A blog formerly known as Bookishness / By Charles Matthews

"Dazzled by so many and such marvelous inventions, the people of Macondo ... became indignant over the living images that the prosperous merchant Bruno Crespi projected in the theater with the lion-head ticket windows, for a character who had died and was buried in one film and for whose misfortune tears had been shed would reappear alive and transformed into an Arab in the next one. The audience, who had paid two cents apiece to share the difficulties of the actors, would not tolerate that outlandish fraud and they broke up the seats. The mayor, at the urging of Bruno Crespi, explained in a proclamation that the cinema was a machine of illusions that did not merit the emotional outbursts of the audience.
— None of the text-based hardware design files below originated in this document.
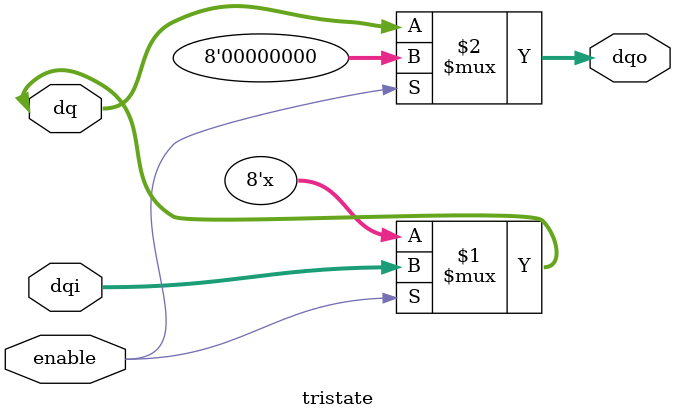
<source format=v>
module tristate #(
         parameter W=8
       )
       (
         input [W-1:0]dqi,
         output [W-1:0]dqo,
         inout [W-1:0]dq,
         input enable
       );


assign dq = (enable) ? dqi : {W{1'bZ}};
assign dqo = (enable) ? {W{1'b0}} : dq;

endmodule

</source>
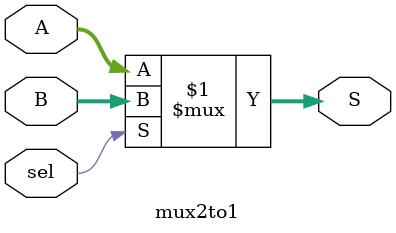
<source format=v>
module mux2to1 (
    input [31:0] A,
    input [31:0] B,
    input sel,
    output [31:0] S
);
    assign S = sel ? B : A ;
endmodule
</source>
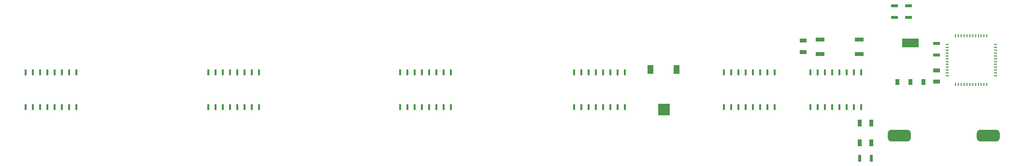
<source format=gtp>
G04*
G04 #@! TF.GenerationSoftware,Altium Limited,Altium Designer,19.1.1 (5)*
G04*
G04 Layer_Color=8421504*
%FSTAX24Y24*%
%MOIN*%
G70*
G01*
G75*
%ADD11R,0.0787X0.0787*%
%ADD12R,0.0394X0.0591*%
%ADD13R,0.0157X0.0394*%
%ADD14R,0.0197X0.0071*%
%ADD15R,0.0071X0.0197*%
G04:AMPARAMS|DCode=16|XSize=78.7mil|YSize=157.5mil|CornerRadius=19.7mil|HoleSize=0mil|Usage=FLASHONLY|Rotation=270.000|XOffset=0mil|YOffset=0mil|HoleType=Round|Shape=RoundedRectangle|*
%AMROUNDEDRECTD16*
21,1,0.0787,0.1181,0,0,270.0*
21,1,0.0394,0.1575,0,0,270.0*
1,1,0.0394,-0.0591,-0.0197*
1,1,0.0394,-0.0591,0.0197*
1,1,0.0394,0.0591,0.0197*
1,1,0.0394,0.0591,-0.0197*
%
%ADD16ROUNDEDRECTD16*%
%ADD17R,0.0591X0.0276*%
%ADD18R,0.0315X0.0472*%
%ADD19R,0.0488X0.0236*%
%ADD20R,0.0276X0.0394*%
%ADD21R,0.1181X0.0591*%
%ADD22R,0.0236X0.0488*%
%ADD23R,0.0472X0.0315*%
D11*
X066107Y029244D02*
D03*
D12*
X065177Y031987D02*
D03*
X066967D02*
D03*
D13*
X059887Y029395D02*
D03*
X060387D02*
D03*
X060887D02*
D03*
X061387D02*
D03*
X061887D02*
D03*
X062387D02*
D03*
X062887D02*
D03*
X063387D02*
D03*
X063386Y031791D02*
D03*
X062886D02*
D03*
X062386D02*
D03*
X061886D02*
D03*
X061386D02*
D03*
X060886D02*
D03*
X060386D02*
D03*
X059886D02*
D03*
X047907Y029395D02*
D03*
X048407D02*
D03*
X048907D02*
D03*
X049407D02*
D03*
X049907D02*
D03*
X050407D02*
D03*
X050907D02*
D03*
X051407D02*
D03*
X051406Y031791D02*
D03*
X050906D02*
D03*
X050406D02*
D03*
X049906D02*
D03*
X049406D02*
D03*
X048906D02*
D03*
X048406D02*
D03*
X047906D02*
D03*
X034657Y029395D02*
D03*
X035157D02*
D03*
X035657D02*
D03*
X036157D02*
D03*
X036657D02*
D03*
X037157D02*
D03*
X037657D02*
D03*
X038157D02*
D03*
X038156Y031791D02*
D03*
X037656D02*
D03*
X037156D02*
D03*
X036656D02*
D03*
X036156D02*
D03*
X035656D02*
D03*
X035156D02*
D03*
X034656D02*
D03*
X022057Y029395D02*
D03*
X022557D02*
D03*
X023057D02*
D03*
X023557D02*
D03*
X024057D02*
D03*
X024557D02*
D03*
X025057D02*
D03*
X025557D02*
D03*
X025556Y031791D02*
D03*
X025056D02*
D03*
X024556D02*
D03*
X024056D02*
D03*
X023556D02*
D03*
X023056D02*
D03*
X022556D02*
D03*
X022056D02*
D03*
X070238Y029395D02*
D03*
X070738D02*
D03*
X071238D02*
D03*
X071738D02*
D03*
X072238D02*
D03*
X072738D02*
D03*
X073238D02*
D03*
X073738D02*
D03*
X073737Y031791D02*
D03*
X073237D02*
D03*
X072737D02*
D03*
X072237D02*
D03*
X071737D02*
D03*
X071237D02*
D03*
X070737D02*
D03*
X070237D02*
D03*
X076207Y029395D02*
D03*
X076707D02*
D03*
X077207D02*
D03*
X077707D02*
D03*
X078207D02*
D03*
X078707D02*
D03*
X079207D02*
D03*
X079707D02*
D03*
X079706Y031791D02*
D03*
X079206D02*
D03*
X078706D02*
D03*
X078206D02*
D03*
X077706D02*
D03*
X077206D02*
D03*
X076706D02*
D03*
X076206D02*
D03*
D14*
X085613Y031558D02*
D03*
Y031755D02*
D03*
Y031952D02*
D03*
Y032148D02*
D03*
Y032345D02*
D03*
Y032542D02*
D03*
Y032739D02*
D03*
Y032936D02*
D03*
Y033133D02*
D03*
Y03333D02*
D03*
Y033526D02*
D03*
Y033723D02*
D03*
X08896D02*
D03*
Y033526D02*
D03*
Y03333D02*
D03*
Y033133D02*
D03*
Y032936D02*
D03*
Y032739D02*
D03*
Y032542D02*
D03*
Y032345D02*
D03*
Y032148D02*
D03*
Y031952D02*
D03*
Y031755D02*
D03*
Y031558D02*
D03*
D15*
X086204Y034314D02*
D03*
X086401D02*
D03*
X086598D02*
D03*
X086794D02*
D03*
X086991D02*
D03*
X087188D02*
D03*
X087385D02*
D03*
X087582D02*
D03*
X087779D02*
D03*
X087976D02*
D03*
X088172D02*
D03*
X088369D02*
D03*
Y030967D02*
D03*
X088172D02*
D03*
X087976D02*
D03*
X087779D02*
D03*
X087582D02*
D03*
X087385D02*
D03*
X087188D02*
D03*
X086991D02*
D03*
X086794D02*
D03*
X086598D02*
D03*
X086401D02*
D03*
X086204D02*
D03*
D16*
X088457Y027441D02*
D03*
X082316D02*
D03*
D17*
X076868Y03306D02*
D03*
Y034054D02*
D03*
X079545Y034064D02*
D03*
Y03306D02*
D03*
D18*
X08038Y026941D02*
D03*
X079593D02*
D03*
Y028286D02*
D03*
X08038D02*
D03*
D19*
X082949Y035609D02*
D03*
Y036396D02*
D03*
X081987D02*
D03*
Y035609D02*
D03*
X084887Y033778D02*
D03*
Y032991D02*
D03*
D20*
X082181Y031122D02*
D03*
X083087Y031132D02*
D03*
X084002D02*
D03*
D21*
X083087Y033819D02*
D03*
D22*
X08038Y025845D02*
D03*
X079593D02*
D03*
D23*
X075687Y033984D02*
D03*
Y033197D02*
D03*
X084887Y031147D02*
D03*
Y031934D02*
D03*
M02*

</source>
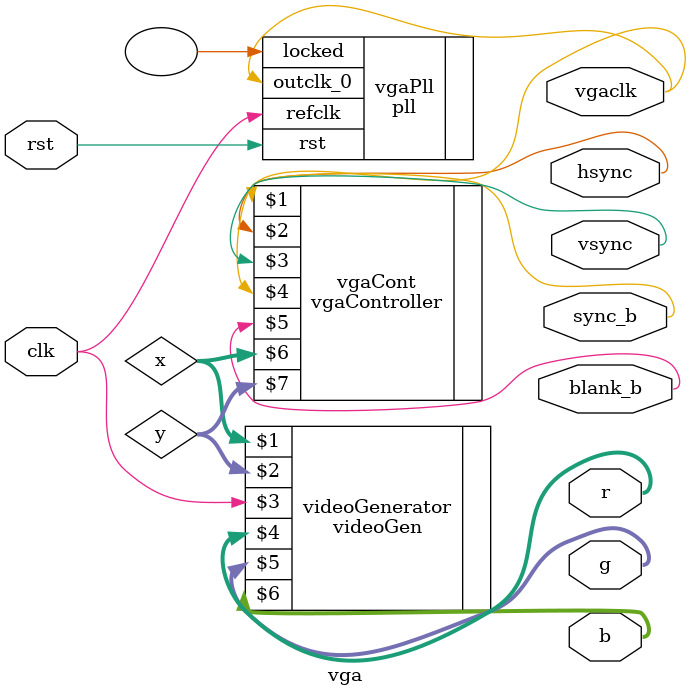
<source format=sv>
module vga(
    input logic clk,
    input logic rst,
    output logic vgaclk, // Clk que necesita la VGA de 25MHz
    output logic hsync, vsync,
    output logic sync_b, blank_b, // Para el monitor & DAC
    output logic [7:0] r, g, b // Para el video DAC
);
    logic [9:0] x, y;

    // Usar un PLL para crear el 25.175 MHz VGA pixel clock
    pll vgaPll(.refclk(clk), .rst(rst), .outclk_0(vgaclk), .locked());

    // Generar las señales de timing del monitor
    vgaController vgaCont(vgaclk, hsync, vsync, sync_b, blank_b, x, y);

    // Modulo para determinar qué letra se dibuja
    videoGen videoGenerator(x, y, clk, r, g, b);
endmodule


</source>
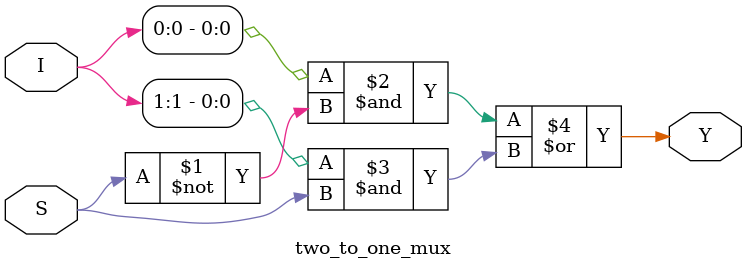
<source format=v>
module two_to_one_mux
(
	Y,
	I,
	S
);

	output Y;
	input [1:0] I;
	input S;

	assign Y = (I[0] & ~S) | (I[1] & S);
endmodule

</source>
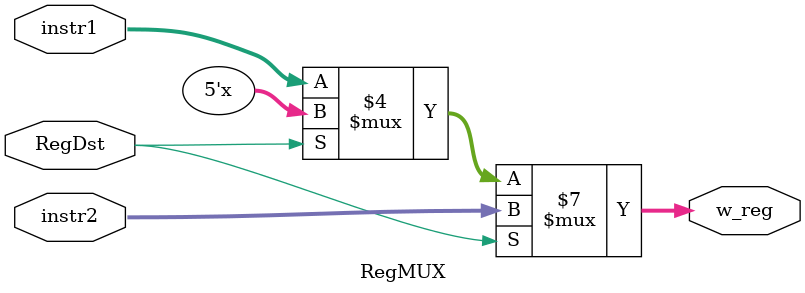
<source format=v>
`timescale 1ns / 1ps

module RegMUX(
    instr1,
    instr2,
    RegDst,
    w_reg
);
  
  input [20:16] instr1;
  input [15:11] instr2;
  input RegDst;
  output reg [4:0] w_reg;
  
  always @(RegDst, instr1, instr2)
    begin
      if(RegDst == 1)
        w_reg <= instr2;
      else if(RegDst == 0)
        w_reg <= instr1;
    end
endmodule

</source>
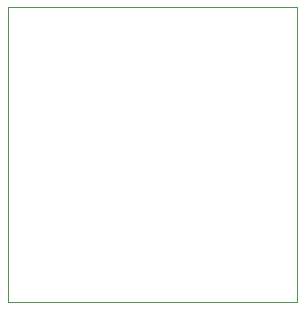
<source format=gbr>
G04 #@! TF.GenerationSoftware,KiCad,Pcbnew,8.0.02-1-dev-92ffd898f5*
G04 #@! TF.CreationDate,2024-03-29T15:55:27-07:00*
G04 #@! TF.ProjectId,sfh7072_breakoutboard,73666837-3037-4325-9f62-7265616b6f75,rev?*
G04 #@! TF.SameCoordinates,Original*
G04 #@! TF.FileFunction,Profile,NP*
%FSLAX46Y46*%
G04 Gerber Fmt 4.6, Leading zero omitted, Abs format (unit mm)*
G04 Created by KiCad (PCBNEW 8.0.02-1-dev-92ffd898f5) date 2024-03-29 15:55:27*
%MOMM*%
%LPD*%
G01*
G04 APERTURE LIST*
G04 #@! TA.AperFunction,Profile*
%ADD10C,0.050000*%
G04 #@! TD*
G04 APERTURE END LIST*
D10*
X19750000Y-14750000D02*
X44250000Y-14750000D01*
X44250000Y-39750000D01*
X19750000Y-39750000D01*
X19750000Y-14750000D01*
M02*

</source>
With that discouraging explanation many ... decided not to return to the movies, considering that they already had too many troubles of their own to weep over the acted-out misfortunes of imaginary beings."
--Gabriel García Márquez, One Hundred Years of Solitude

Sunday, December 9, 2018

West Point (Edward Sedgwick, 1928)

William Haines and Joan Crawford in West Point
Brice Wayne: William Haines
Betty Channing: Joan Crawford
"Tex" McNeil: William Bakewell
Bob Sperry: Neil Neely
Bob Chase: Ralph Emerson
Football Captain Munson: Leon Kellar
Coach Towers: Raymond G. Moses

Director: Edward Sedgwick
Screenplay: Raymond L. Schrock, story; Joseph Farnham, titles
Cinematography: Ira H. Morgan
Film editing: Frank Sullivan

For a silent film, Edward Sedgwick's West Point is awfully talky, by which I mean that it's heavily laden with intertitles. That's because it's partly a romantic sitcom and partly a patriotic tribute to the values of the United States Military Academy, and it needs the titles to carry the gags and repartee as well as the flag-waving endorsements of honor and probity. William Haines plays Brice Wayne, an entitled but charming jerk, and the opening scenes in which he establishes both the arrogance and the charm of the character are chopped up by titles feeding us his jokes. A sample: Meeting a fellow cadet with a Jewish name, Wayne quips, "Oh, an Eskimo!" Fortunately, Haines is a fine comic player and overcomes both the title interruptions and the lame dialogue, especially when Wayne meets the female lead, Haines's frequent co-star Joan Crawford, who has matching comic skills. Crawford lets us know from the outset that Betty Channing sees through Wayne's jerkiness to the attractively vulnerable guy beneath. If West Point stuck more to the interplay between Wayne and Betty, it might have been a more enduring classic comedy, but when it ventures into the area of esprit de corps, after Wayne becomes a star on the Army football team and stumbles over his own arrogance and entitlement, the movie becomes a predictable Moral Lesson. Fortunately, the vintage footage shot at West Point is interesting enough to keep us going through the dull parts. William Bakewell is good as Wayne's friend Tex McNeil, a naïf who worships Wayne to a point that's suggestively homoerotic, given what we now know about Haines's sexual orientation.